— Selection —
----------

- Theatrical release poster
- Directed by: Timothy McNeil
- Written by: Timothy McNeil
- Produced by: Micah Hauptman; Ofrit Peres; Louise Runge;
- Starring: John Carroll Lynch; Matt Bomer; Maura Tierney; Margot Bingham; Michael Boatman; Tanner Buchanan;
- Cinematography: James Laxton
- Edited by: Geraud Brisson; Andy Keir;
- Music by: Isley Reust
- Production companies: Chaotik; ONEZERO Films; Slendro Media;
- Distributed by: Great Point Media
- Release dates: June 17, 2017 (LA Film Festival); May 11, 2018 (United States);
- Running time: 94 minutes
- Country: United States
- Language: English

= Anything (film) =

Anything is a 2017 American romantic drama film directed and written by Timothy McNeil and starring John Carroll Lynch and Matt Bomer. The film is based on a play that the director had performed in December 2007 with the Elephant Theater Company in Los Angeles and that he also adapted for the film. It also stars Maura Tierney, Margot Bingham, Michael Boatman, Tanner Buchanan and Micah Hauptman in supporting roles.

The film was released at the LA Film Festival on June 17, 2017. It was released on May 11, 2018, by Great Point Media.

----------

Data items

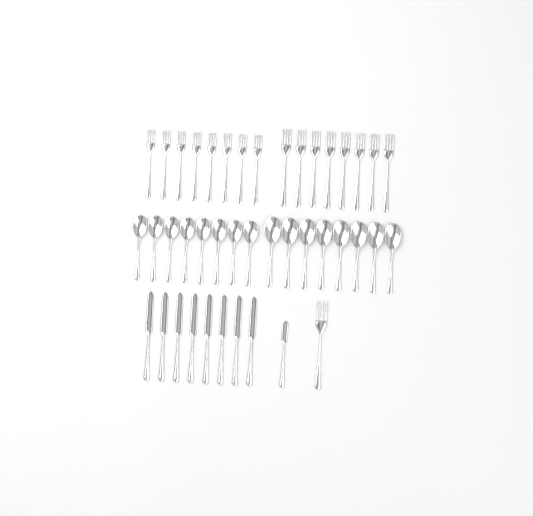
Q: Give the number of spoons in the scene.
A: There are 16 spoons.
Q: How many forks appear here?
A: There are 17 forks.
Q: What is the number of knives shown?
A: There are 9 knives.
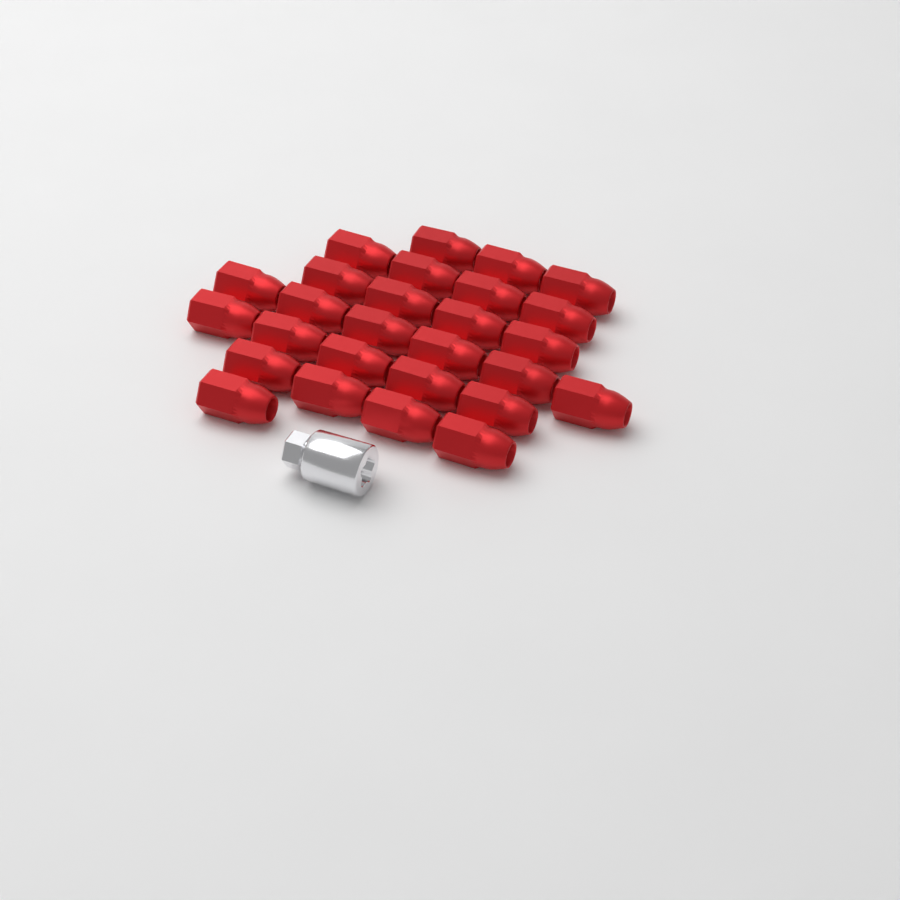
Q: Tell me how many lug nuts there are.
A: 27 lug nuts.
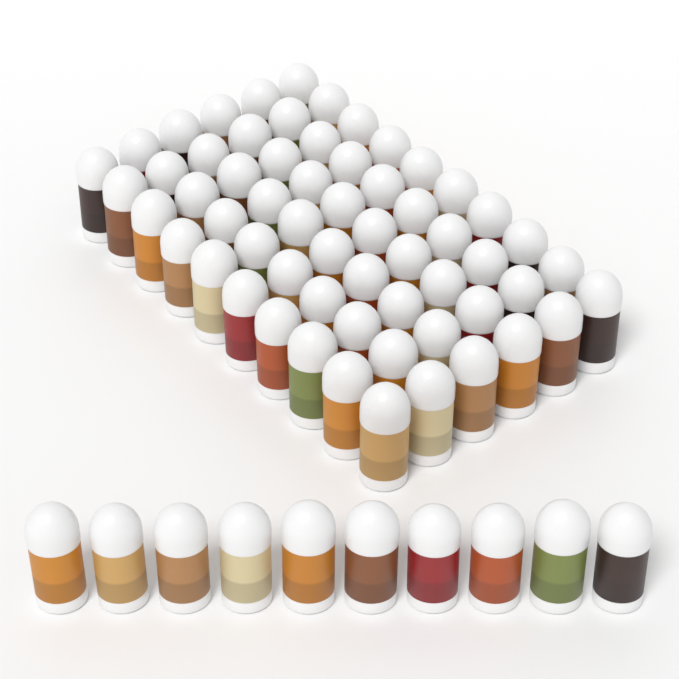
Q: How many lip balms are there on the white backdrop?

----------

— Problem description —
Continue the film article from where it stops, writing the next part in the same encyclopedic style.

— Task result —
== Plot ==
Early Landry is a Mississippi widower reeling from the recent death of his wife. After a suicide attempt, he relocates to Los Angeles to be closer to his overprotective but well-intentioned sister, Laurette, and her family. He soon moves into an apartment of his own. In time, he is both equally intimidated and charmed by his Hollywood neighbors, especially Freda Von Rhenburg, a transgender sex worker. Before long, Early and Freda bond over their shared loneliness and past traumas, sparking a friendship and, eventually, a tentative romance.

== Cast ==
- John Carroll Lynch as Early Landry
- Matt Bomer as Freda Von Rhenburg
- Maura Tierney as Laurette Sachman
- Margot Bingham as Brianna
- Michael Boatman as Charles
- Tanner Buchanan as Jack Sachman
- Micah Hauptman as David

== Release ==
The film had its premiere at the Los Angeles Film Festival on June 17, 2017.

== Reception ==
===Critical response===
 In Metacritic, the film has a rating of 60 out of 100, based on 10 reviews, indicating "mixed or average" reviews.

== Awards and nominations ==

Year: Organization; Recipients; Award; Result; Ref.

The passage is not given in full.